WHAT THE TASK ASKS: The records appear below. Copy each one exactly.
[MATERIAL PROVIDED — start]
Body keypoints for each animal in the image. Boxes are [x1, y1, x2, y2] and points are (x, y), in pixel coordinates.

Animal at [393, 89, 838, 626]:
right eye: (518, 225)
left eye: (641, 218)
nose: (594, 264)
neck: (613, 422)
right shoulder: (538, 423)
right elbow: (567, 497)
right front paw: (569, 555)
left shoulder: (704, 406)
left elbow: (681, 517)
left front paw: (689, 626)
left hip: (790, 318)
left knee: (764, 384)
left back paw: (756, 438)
[MATERIAL PROVIDED — finish]
WRITTEN SOLUTION:
Body keypoints for each animal in the image. Boxes are [x1, y1, x2, y2] and points are (x, y), in pixel coordinates.

Animal at [393, 89, 838, 626]:
right eye: (518, 225)
left eye: (641, 218)
nose: (594, 264)
neck: (613, 422)
right shoulder: (538, 423)
right elbow: (567, 497)
right front paw: (569, 555)
left shoulder: (704, 406)
left elbow: (681, 517)
left front paw: (689, 626)
left hip: (790, 318)
left knee: (764, 384)
left back paw: (756, 438)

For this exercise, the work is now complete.